Fabian Heidegger

Personal information
- Nickname: Fabi
- Nationality: Italy
- Born: 4 August 1988 (age 37) Bolzano, Italy
- Height: 1.75 m (5 ft 9 in)
- Weight: 65 kg (143 lb)

Sailing career
- Sport: Sailing
- Club: A.V.L. Caldaro
- Coached by: Paolo Ghione
- Class: Sailboard

= Fabian Heidegger =

Italian windsurfer

Fabian Heidegger (born 4 August 1988) is an Italian former windsurfer, who specialized in the RS:X class. He represented his country Italy at the 2008 Summer Olympics, finishing among the top twenty windsurfers in his signature sailboard. Heidegger trained most of his competitive sporting career, as a member of the sailing roster for A.V.L. Caldaro, under the tutelage of his personal coach Paolo Ghione.

Heidegger competed for the Italian sailing squad, as a 20-year-old, in the inaugural men's RS:X class at the 2008 Summer Olympics in Beijing. Building up to his Olympic selection, he scored a commendable, eleventh-place finish at the 2007 ISAF Worlds in Cascais, Portugal to lock the country's top RS:X spot for the Games.
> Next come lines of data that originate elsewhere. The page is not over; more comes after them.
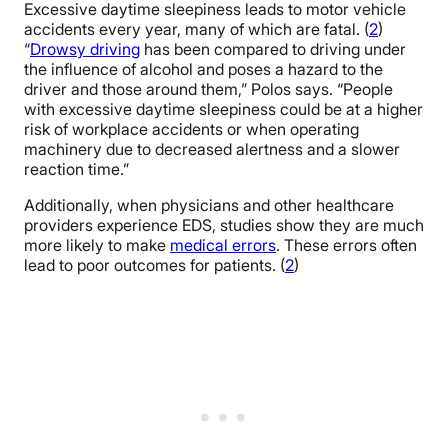
Excessive daytime sleepiness leads to motor vehicle
accidents every year, many of which are fatal. (
2
)
“
Drowsy driving
has been compared to driving under
the influence of alcohol and poses a hazard to the
driver and those around them,” Polos says. “People
with excessive daytime sleepiness could be at a higher
risk of workplace accidents or when operating
machinery due to decreased alertness and a slower
reaction time.”
Additionally, when physicians and other healthcare
providers experience EDS, studies show they are much
more likely to make
medical errors
. These errors often
lead to poor outcomes for patients. (
2
)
Heidegger started the series comfortably with a superb top-eight mark on the third leg, before fading steadily towards the middle of the 35-man fleet and never looked back, sitting him in the top twenty overall position with 138 net points.

Heidegger sought to bid for his second consecutive trip to the Games in London 2012, but he lost the domestic selection to Federico Esposito, abruptly prompting him to retire from the sport.